Europe’s real AfPak problem is that our politicians have not convinced public opinion

Posted: June 22, 2009 in Europe's World
Tags: , ,

This article makes a similar point to my earlier one in EU Observer (https://raffaellopantucci.wordpress.com/2009/05/12/europes-threat-from-pakistan/), but is instead in more direct response to one in the current Europe’s World journal by (http://www.europesworld.org/NewFrancais/Accueil/Article/tabid/190/ArticleType/ArticleView/ArticleID/21416/BlueprintforanEUroleinObamasAfPakstrategy.aspx) – apologies again for all the links, but unfortunately, am still having trouble posting properly.

Anyway, these piece have also attracted some media interest including this piece: http://www.globalpost.com/dispatch/european-union/090615/eu-pakistan-summit – which is an interesting news outlet that I would commend to any readers.

http://www.europesworld.org/NewEnglish/Home/Article/tabid/191/ArticleType/ArticleView/ArticleID/21456/EuropesrealAfPakproblemisthatourpoliticianshavenotconvincedpublicopinion.aspx

Europe’s real AfPak problem is that our politicians have not convinced public opinion
Summer 2009
by Raffaello Pantucci

Shada Islam presents a sensible, if perhaps overly optimistic, view of European objectives on “AfPak”. It is hard to disagree with many of her fundamental points, in particular that greater coordination on Central-South Asia would be a boon to European and American interests in the region.

Unfortunately, the reality is that such coordination is still lacking and we are unlikely to see a greater push under an EU banner. More European involvement in any sort of “civilian surge” would be welcome, but will be unrealistic until the security situation is stabilised.
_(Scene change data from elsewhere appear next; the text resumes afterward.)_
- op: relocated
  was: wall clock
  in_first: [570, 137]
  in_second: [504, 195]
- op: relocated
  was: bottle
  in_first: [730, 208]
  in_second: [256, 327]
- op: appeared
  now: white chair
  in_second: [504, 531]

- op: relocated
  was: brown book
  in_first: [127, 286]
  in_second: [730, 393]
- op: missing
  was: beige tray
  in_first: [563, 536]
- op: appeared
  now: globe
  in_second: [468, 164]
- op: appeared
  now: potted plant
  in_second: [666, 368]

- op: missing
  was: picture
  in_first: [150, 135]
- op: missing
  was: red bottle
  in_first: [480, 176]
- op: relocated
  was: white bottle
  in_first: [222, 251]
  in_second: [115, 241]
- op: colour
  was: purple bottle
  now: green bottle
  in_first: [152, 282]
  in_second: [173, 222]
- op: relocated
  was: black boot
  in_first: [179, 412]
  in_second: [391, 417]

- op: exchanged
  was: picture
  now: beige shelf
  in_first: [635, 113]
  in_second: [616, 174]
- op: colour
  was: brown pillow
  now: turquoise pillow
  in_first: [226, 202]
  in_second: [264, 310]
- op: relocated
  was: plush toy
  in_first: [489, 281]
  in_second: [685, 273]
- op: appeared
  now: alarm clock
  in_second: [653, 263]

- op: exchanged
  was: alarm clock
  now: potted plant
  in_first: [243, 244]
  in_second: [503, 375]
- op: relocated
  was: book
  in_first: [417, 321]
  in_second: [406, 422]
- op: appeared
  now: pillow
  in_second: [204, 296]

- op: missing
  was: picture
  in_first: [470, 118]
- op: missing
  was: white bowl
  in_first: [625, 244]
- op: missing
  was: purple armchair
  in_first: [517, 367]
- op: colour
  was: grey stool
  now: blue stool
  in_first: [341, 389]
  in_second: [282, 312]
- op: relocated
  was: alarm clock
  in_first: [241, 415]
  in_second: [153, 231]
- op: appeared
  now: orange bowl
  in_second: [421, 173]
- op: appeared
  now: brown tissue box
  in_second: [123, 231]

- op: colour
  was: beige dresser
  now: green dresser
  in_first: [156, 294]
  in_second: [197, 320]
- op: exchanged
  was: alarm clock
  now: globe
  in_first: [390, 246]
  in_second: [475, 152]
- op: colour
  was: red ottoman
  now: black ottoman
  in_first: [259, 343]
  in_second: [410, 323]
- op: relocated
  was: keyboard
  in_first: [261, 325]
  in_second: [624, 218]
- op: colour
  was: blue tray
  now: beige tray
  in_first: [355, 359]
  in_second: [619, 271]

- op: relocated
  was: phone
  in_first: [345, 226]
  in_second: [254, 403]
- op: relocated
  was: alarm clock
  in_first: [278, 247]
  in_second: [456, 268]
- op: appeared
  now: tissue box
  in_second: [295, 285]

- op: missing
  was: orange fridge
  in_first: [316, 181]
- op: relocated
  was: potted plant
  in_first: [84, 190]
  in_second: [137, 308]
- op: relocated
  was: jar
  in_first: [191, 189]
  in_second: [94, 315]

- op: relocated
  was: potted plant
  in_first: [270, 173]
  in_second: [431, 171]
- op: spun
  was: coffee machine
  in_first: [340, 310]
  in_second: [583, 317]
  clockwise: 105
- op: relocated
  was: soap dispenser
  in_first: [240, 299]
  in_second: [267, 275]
European perspectives on AfPak are at a very different stage to those of the United States, and there are two reasons for this. The EU is currently not yet adept at dealing with hard security matters, and the security concerns that emerge in this region are seen in starkly different lights by politicians and public opinion across the European Union. And the former situation is unlikely to improve until the latter is tackled through greater coordination between EU member states, and it is on this that European leaders should now focus their efforts.

Developments in AfPak are presented in a variety of different ways across Europe. For the UK, there is the palpable sense of an immediate terrorist threat posed by plots directed from the region, and that is generally accepted by the general public as the reason why British troops are fighting in Afghanistan. That’s not to say there isn’t heated discussion in the UK, but rather that it is focused on tactics and on whether following America’s lead is the right way to deal with things. In Germany and Spain by contrast, both of which have faced plots directed from groups based in the region, the war in Afghanistan is instead sold as a distant peacekeeping operation. A large proportion of the German public thinks their troops should not be there at all, believing that it is their presence that is attracting trouble to Germany and choosing to ignore the fact that the threat emanating from the region was present before German forces went in there. In between, Europeans hold a wide range of views and opinions, of which most tend towards the view that whatever is going on in AfPak is not directly relevant to their own security.

European leaders, meanwhile, appear for the most part to line up behind the U.S., having reached the conclusion that ongoing instability in the region poses a threat to both regional and international security. Unlike their own public opinions, they tend to appreciate the nature of the AfPak threat and therefore understand why European troops need to be there.
The gulf of understanding between Europe’s political leaders and European voters is at the root of the problem of getting EU countries to take on a bigger role in AfPak, and is also responsible for NATO’s inability to get more European boots on the ground there. The decision to hold an EU-Pakistan summit with a particular focus on security is a welcome move, as is the Commission’s decision to focus more of its aid spending in Pakistan on security and combating extremism. But none of this will help with the public relations deficit at home. European leaders have for the most part made little or no effort to sell their reasons for being involved in the region to their domestic audiences, being clearly fearful of negative political consequences.

A number of European capitals need to reach serious decisions about what they see as their own motives for being involved in AfPak, assuming that they conclude that stability there is vital. And that means making a much greater public outreach effort to ensure that public opinion in their country is also on board. The UK government has already made precisely this sort of outreach effort to explain its foreign policy to a domestic audience, and it is the sort of effort that should be paralleled across Europe. Doing so may lead to some awkward conversations for some of the EU’s national leaders, but until it is done European efforts in the region will remain stymied, leading not just to possible security threats at home but as Shada Islam rightly points out, the possible souring of transatlantic relations.